Your reply should reproduce each line below exactly and carry none of the pictures.

(Front-end code change data)
┌──

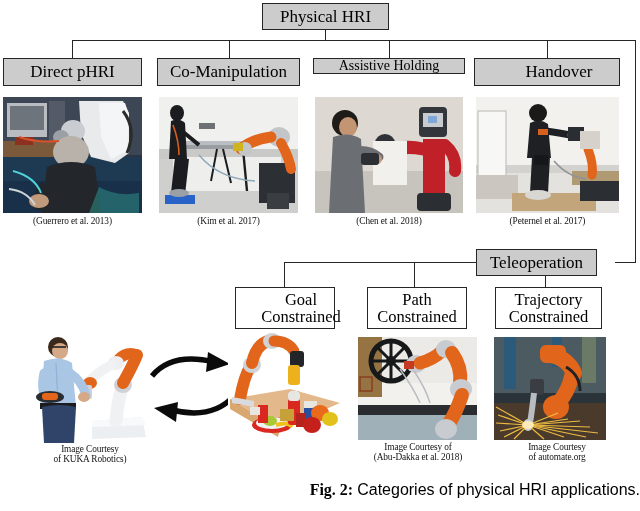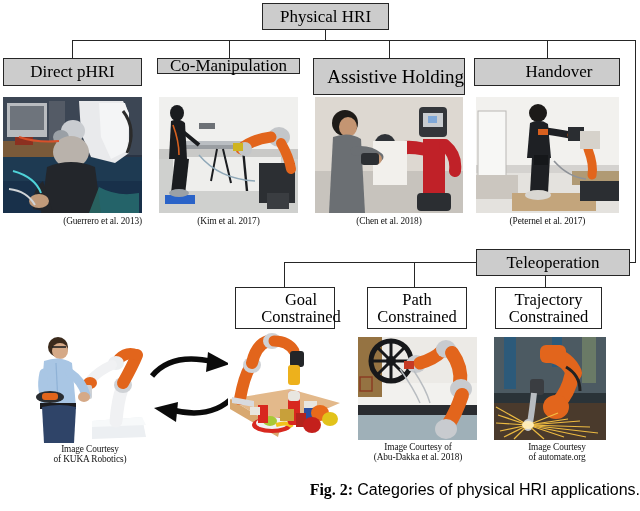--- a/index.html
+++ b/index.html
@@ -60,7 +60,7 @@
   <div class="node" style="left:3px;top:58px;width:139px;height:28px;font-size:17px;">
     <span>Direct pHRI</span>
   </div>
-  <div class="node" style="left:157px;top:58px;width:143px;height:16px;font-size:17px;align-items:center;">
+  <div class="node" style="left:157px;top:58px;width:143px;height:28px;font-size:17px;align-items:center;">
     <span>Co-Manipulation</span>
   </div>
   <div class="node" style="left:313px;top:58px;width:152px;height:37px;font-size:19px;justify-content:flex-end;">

└──

RESPONSE TO THE TASK:
--- a/index.html
+++ b/index.html
@@ -60,7 +60,7 @@
   <div class="node" style="left:3px;top:58px;width:139px;height:28px;font-size:17px;">
     <span>Direct pHRI</span>
   </div>
-  <div class="node" style="left:157px;top:58px;width:143px;height:16px;font-size:17px;align-items:center;">
+  <div class="node" style="left:157px;top:58px;width:143px;height:28px;font-size:17px;align-items:center;">
     <span>Co-Manipulation</span>
   </div>
   <div class="node" style="left:313px;top:58px;width:152px;height:37px;font-size:19px;justify-content:flex-end;">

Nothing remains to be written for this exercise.